- Extracted text
Optimizations and optimizations

When it comes to computer technology, we live in incredible times. Even a low end smartphone has much more computing power than the first supercomputer. Even older mid-range smart phones are able to perform over 100 MFLOPS (million floating point operations per second) per core. A recent phone can easily achieve over a billion floating point operations per second, all cores combined. And that’s just a smartphone. Desktop or server processor are much more powerful than those.

Then why do we have to wait so often? Why is it that programs don’t respond every now and then? How come that many programs take so long for a search operation on relatively little pieces of data? Apparently, it is easy to write a program that runs slow.

Read more: Optimizations and optimizations

It is clear that optimizations are a thing. If your program takes too much time to run, then users might complain. Nobody wants to wait, as it worsens the user experience with your program.

But how to optimize? Or, in other words: how to write software that responds fast enough to the user?

Low level optimization

Decades ago, when computers were slow and had very little RAM, developers had to squeeze every bit of performance that they could get. A big part of their time was devoted to optimize for the hardware and decrease RAM usage. Reuse memory where possible, use low-level language constructs and assembler. Developers had to know the how much time specific instructions cost. That a division by two performs bad and should be replaced by a right shift operation. I’m talking about tricks that trade performance for code readability, like application of Duff’s device or bit fiddling.

Now I’m certainly not saying that you should neglect performance at all, but trading performance for readability is generally not a good idea. Code is meant to be read by humans (otherwise we wouldn’t have invented higher level languages) and your teammates (and your future self) certainly would like to be able to maintain what you write. There is no point in having a piece of code that is super fast in doing something that you don’t want and cannot change. Therefore I think that the three rules of optimization are very sensible here:

  1. Don’t
  2. Don’t yet
  3. Profile first

There are multiple reasons to delay optimizations as long as possible. As stated before, low level optimization harms maintainability. It also costs time to optimize. Therefore, you don’t want to waste your time on optimizing code while not needed.

- Excerpted records
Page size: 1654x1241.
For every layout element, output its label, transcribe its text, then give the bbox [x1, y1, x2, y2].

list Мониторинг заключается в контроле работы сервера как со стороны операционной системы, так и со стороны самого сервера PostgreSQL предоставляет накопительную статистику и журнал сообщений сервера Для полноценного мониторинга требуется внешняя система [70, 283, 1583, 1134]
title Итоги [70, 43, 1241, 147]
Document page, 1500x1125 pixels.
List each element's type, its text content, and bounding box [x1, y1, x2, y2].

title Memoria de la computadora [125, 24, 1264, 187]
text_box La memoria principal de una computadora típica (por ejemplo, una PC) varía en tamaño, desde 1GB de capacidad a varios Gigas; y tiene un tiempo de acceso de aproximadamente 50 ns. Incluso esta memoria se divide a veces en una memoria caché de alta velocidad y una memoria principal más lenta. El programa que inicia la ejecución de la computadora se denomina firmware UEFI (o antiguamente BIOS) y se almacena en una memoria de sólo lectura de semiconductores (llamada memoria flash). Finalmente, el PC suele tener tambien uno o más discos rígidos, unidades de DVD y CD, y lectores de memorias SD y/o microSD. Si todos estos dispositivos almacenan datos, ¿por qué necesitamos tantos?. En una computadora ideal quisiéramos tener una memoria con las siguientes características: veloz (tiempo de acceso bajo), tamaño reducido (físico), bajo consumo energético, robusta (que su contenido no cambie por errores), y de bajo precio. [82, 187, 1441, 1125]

- List of tasks
1. Copy the part of the optimization text from "Then why do" up to and including "that runs slow.", word for word.
2. Write the next part of the text on software optimization, picking up right after its last sentence.

- Results for each task
1.
Then why do we have to wait so often? Why is it that programs don’t respond every now and then? How come that many programs take so long for a search operation on relatively little pieces of data? Apparently, it is easy to write a program that runs slow.

2.
There’s also another side: humans turn out to be notoriously bad about which parts of the code are bottlenecks. So you may think that some piece will run slow and cause a performance issue, but in reality it might turn out that the actual problem lies somewhere else. Only a good measurement can reveal this, so this requires profiling the application. Postponing optimizations until they are needed prevents you from wasting your time optimizing code without any result.

Also, modern compilers nowadays do a very good job at optimizing the source code. A compiler knows how the target architecture works, but also can analyze how the pieces of code are connected together. For example, a compiler can combine information about the call graph with knowledge of the hardware architecture to decide whether to inline a method. This is information that humans not always have, except if you want to reanalyze your source code at every compilation. If you compile for an intermediate language (.NET or Java), then the runtime environment can also decide to perform optimizations based on how the program is used. You simply cannot do that as a developer.

Taken together, I try to stay away from low level optimizations unless I really have to. I’ve never experienced problems with that.

But how about that introduction then? If you don’t optimize, then how will your program run fast enough?

Optimization by design

The other type of optimization is what I would call “optimization by design”: working towards a design that is efficient for the computer to run (but also for the developer to work with). Too often have I seen design choices that result in an enormous amount of overhead.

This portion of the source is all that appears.